• [Document excerpt]
○ ○ ○

Michael Stevenson, Royal Banks of Missouri: Mobile banking is a competitive advantage for financial institutions like us. It's hard to believe, but there are a couple of big banks that don't even have apps, yet practically every successful retail company has one. Great Clips, for example, has an app to schedule hair cut appointments. Apps help us attract younger customers, which is one of our business and marketing goals.
People aren't surfing the Internet anymore; they want a native app -- to tap the icon and go to what they want. It's about convenience, and let's face it -- no one is carrying a laptop anymore. People carry an iPad or a smartphone. With the app, it's all there.
DuPerrieu: Celent research indicates that banks receive a 10-20 percentage point increase in client retention for mobile users. The report also suggests that banks acquire up to 2 percent of new customers due to mobile availability. On the retention side of things, mobile banking provides unique ways to encourage cross-selling for customers who do not visit the branch. Banks can post banner ads or send targeted messages advertising specific products or promotions through mobile apps.
Gaynor: Right now the biggest opportunities in mobile will be realized by financial institutions that get the customer mobile banking experience right. As smart phone adoption increases, mobile marketing will provide unprecedented opportunities for banks to cross-sell and up-sell directly to account holders. Mobile capture will continue to grow, and social media will increase referral opportunities for banks. Banks will leverage consumer usage data from mobile banking to improve and tailor mobile offerings.
Outside of customer experience/retention, what other areas in a bank benefit from mobile channels?
DuPerrieu: Mobile reduces fraud, since users typically monitor their account more frequently. Banks can also set alerts that immediately notify an account holder as transactions occur. Celent research suggests that there is up to a 25 percent reduction in fraud losses for mobile users, depending on the breadth of account alerts.

○ ○ ○

Dataset items:
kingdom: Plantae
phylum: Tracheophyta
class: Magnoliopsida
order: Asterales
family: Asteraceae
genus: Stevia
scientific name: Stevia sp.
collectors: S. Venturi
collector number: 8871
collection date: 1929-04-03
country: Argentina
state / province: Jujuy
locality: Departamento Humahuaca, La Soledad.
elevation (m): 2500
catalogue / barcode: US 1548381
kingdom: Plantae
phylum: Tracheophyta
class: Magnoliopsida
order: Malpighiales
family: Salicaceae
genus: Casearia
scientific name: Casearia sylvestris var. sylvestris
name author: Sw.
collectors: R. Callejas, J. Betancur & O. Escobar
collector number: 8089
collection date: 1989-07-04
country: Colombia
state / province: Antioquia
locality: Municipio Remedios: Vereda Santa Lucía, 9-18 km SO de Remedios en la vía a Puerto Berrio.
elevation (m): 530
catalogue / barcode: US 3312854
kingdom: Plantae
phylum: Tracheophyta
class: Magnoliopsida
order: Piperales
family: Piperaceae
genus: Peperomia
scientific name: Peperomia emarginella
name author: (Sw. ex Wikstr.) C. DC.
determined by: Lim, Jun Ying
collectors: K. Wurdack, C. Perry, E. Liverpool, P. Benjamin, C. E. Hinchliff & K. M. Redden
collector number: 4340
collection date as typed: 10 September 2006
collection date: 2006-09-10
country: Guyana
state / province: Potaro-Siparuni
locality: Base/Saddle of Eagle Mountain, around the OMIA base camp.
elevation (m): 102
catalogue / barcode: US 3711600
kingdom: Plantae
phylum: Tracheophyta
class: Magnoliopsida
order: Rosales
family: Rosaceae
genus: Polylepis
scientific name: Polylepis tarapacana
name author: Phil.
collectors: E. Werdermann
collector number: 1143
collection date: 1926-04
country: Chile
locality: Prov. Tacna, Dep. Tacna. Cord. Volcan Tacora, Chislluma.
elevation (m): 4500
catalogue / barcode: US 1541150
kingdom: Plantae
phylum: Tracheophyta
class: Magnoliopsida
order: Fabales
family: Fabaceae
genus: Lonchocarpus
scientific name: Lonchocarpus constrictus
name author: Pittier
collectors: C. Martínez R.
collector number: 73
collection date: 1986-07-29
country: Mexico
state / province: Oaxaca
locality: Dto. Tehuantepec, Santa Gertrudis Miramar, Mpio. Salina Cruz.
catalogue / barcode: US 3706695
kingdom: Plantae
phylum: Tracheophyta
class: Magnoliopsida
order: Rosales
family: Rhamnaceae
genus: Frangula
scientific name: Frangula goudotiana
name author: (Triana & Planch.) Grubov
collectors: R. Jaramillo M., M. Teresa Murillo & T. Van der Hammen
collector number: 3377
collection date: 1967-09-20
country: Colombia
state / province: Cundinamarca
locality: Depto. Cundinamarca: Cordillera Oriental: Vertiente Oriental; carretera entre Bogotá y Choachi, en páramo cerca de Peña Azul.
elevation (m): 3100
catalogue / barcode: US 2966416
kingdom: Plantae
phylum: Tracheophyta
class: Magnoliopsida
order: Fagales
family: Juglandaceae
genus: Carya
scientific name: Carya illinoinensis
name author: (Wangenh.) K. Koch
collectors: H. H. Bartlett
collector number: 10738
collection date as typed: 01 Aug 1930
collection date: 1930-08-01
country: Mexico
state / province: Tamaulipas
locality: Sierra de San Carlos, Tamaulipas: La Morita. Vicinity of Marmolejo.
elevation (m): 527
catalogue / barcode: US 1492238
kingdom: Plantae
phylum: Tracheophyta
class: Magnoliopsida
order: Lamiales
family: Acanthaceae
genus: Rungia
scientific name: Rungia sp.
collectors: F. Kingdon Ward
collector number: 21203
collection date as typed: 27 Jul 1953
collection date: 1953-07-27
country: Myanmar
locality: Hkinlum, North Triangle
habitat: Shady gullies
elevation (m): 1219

○ ○ ○

• [Problem to work on] Copy the mobile banking discussion from "Michael Stevenson, Royal" to "and marketing goals.", changing "younger customers" to "new customers". Nothing in the dataset items is required for the work on this page.

• [Exercise answer]
Michael Stevenson, Royal Banks of Missouri: Mobile banking is a competitive advantage for financial institutions like us. It's hard to believe, but there are a couple of big banks that don't even have apps, yet practically every successful retail company has one. Great Clips, for example, has an app to schedule hair cut appointments. Apps help us attract new customers, which is one of our business and marketing goals.